══ Given data ══

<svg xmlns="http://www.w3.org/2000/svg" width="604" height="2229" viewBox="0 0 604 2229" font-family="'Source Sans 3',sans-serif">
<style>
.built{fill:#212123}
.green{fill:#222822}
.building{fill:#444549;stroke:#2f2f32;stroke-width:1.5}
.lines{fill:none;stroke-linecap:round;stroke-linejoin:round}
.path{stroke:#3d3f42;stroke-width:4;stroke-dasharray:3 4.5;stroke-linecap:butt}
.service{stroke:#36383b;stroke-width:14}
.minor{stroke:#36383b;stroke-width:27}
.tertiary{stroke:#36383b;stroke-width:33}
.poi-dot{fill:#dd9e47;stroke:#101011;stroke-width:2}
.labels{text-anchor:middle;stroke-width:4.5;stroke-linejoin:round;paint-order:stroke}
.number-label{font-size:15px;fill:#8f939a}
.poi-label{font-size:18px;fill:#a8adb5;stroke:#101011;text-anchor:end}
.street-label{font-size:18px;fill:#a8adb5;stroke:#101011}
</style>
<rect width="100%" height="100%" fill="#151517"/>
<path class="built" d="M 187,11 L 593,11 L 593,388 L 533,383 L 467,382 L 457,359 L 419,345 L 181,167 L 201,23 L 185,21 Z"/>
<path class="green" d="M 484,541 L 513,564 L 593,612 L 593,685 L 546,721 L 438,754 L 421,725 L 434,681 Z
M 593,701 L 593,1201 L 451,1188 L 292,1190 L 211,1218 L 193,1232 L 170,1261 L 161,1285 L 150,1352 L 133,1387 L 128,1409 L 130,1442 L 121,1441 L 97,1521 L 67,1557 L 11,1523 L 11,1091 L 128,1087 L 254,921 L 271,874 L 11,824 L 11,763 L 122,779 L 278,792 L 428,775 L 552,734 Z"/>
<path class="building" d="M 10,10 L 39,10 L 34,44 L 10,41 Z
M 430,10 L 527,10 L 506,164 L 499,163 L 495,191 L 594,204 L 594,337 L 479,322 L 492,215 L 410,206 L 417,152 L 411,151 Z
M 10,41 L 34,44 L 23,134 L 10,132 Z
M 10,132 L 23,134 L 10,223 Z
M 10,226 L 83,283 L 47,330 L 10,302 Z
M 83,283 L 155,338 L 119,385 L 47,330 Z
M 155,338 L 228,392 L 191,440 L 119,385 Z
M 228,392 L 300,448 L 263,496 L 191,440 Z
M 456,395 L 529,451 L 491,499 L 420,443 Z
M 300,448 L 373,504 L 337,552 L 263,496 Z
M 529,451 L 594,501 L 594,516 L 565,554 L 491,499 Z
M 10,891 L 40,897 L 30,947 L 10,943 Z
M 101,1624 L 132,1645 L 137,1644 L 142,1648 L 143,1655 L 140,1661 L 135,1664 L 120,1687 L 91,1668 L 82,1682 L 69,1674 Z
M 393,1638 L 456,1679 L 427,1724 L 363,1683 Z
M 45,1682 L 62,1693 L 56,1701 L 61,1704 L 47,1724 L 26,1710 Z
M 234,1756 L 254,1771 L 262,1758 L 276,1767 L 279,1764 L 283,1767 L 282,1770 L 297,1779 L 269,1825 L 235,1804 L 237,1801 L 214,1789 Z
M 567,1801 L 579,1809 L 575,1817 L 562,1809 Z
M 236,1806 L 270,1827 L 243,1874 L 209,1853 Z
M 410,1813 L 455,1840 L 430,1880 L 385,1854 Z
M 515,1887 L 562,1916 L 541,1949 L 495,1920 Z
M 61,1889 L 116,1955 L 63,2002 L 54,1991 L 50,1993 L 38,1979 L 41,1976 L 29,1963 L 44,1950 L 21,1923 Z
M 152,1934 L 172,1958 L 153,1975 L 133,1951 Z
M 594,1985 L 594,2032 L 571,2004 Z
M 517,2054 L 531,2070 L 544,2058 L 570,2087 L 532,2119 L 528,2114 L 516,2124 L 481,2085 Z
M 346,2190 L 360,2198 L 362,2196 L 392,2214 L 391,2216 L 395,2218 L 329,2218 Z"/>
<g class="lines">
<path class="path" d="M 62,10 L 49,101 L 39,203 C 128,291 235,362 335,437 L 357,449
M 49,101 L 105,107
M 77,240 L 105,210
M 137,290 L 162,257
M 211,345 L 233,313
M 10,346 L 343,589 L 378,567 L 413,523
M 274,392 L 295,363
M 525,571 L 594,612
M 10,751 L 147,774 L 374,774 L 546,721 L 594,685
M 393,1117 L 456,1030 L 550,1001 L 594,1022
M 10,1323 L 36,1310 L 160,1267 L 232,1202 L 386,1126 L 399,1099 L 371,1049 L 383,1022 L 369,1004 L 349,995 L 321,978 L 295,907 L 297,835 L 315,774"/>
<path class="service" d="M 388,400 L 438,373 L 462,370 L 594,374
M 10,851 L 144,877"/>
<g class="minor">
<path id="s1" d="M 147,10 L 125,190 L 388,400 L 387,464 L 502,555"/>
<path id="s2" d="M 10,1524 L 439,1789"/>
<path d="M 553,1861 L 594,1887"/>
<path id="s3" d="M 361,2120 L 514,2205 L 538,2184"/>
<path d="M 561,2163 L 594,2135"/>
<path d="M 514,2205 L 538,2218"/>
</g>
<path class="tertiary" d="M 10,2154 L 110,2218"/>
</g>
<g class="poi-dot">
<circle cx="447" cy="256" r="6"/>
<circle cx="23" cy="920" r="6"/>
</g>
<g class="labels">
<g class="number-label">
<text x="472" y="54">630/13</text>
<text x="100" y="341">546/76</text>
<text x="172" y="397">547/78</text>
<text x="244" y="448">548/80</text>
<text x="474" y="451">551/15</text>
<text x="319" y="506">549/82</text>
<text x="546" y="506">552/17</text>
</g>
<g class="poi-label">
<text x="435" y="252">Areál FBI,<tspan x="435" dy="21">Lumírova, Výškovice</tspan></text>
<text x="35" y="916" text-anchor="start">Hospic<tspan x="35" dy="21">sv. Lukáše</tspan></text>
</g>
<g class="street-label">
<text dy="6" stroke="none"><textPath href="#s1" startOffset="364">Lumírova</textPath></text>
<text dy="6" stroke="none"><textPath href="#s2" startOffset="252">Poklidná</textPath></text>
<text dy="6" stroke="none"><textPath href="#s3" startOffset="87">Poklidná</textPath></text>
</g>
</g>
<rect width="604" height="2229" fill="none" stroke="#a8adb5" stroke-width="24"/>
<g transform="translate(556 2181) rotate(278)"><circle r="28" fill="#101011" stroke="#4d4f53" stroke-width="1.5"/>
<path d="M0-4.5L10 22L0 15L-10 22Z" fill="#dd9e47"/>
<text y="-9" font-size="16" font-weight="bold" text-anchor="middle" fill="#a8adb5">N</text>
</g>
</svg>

═══

> _About this task_
As listed above, the lines from the line with "M 410,1813 L 455,1840 L 430,1880 L 385,1854 Z" to the line with "M 393,1117 L 456,1030 L 550,1001 L 594,1022" are to be echoed exactly, with both ends included and nothing added.

> _Written solution_
M 410,1813 L 455,1840 L 430,1880 L 385,1854 Z
M 515,1887 L 562,1916 L 541,1949 L 495,1920 Z
M 61,1889 L 116,1955 L 63,2002 L 54,1991 L 50,1993 L 38,1979 L 41,1976 L 29,1963 L 44,1950 L 21,1923 Z
M 152,1934 L 172,1958 L 153,1975 L 133,1951 Z
M 594,1985 L 594,2032 L 571,2004 Z
M 517,2054 L 531,2070 L 544,2058 L 570,2087 L 532,2119 L 528,2114 L 516,2124 L 481,2085 Z
M 346,2190 L 360,2198 L 362,2196 L 392,2214 L 391,2216 L 395,2218 L 329,2218 Z"/>
<g class="lines">
<path class="path" d="M 62,10 L 49,101 L 39,203 C 128,291 235,362 335,437 L 357,449
M 49,101 L 105,107
M 77,240 L 105,210
M 137,290 L 162,257
M 211,345 L 233,313
M 10,346 L 343,589 L 378,567 L 413,523
M 274,392 L 295,363
M 525,571 L 594,612
M 10,751 L 147,774 L 374,774 L 546,721 L 594,685
M 393,1117 L 456,1030 L 550,1001 L 594,1022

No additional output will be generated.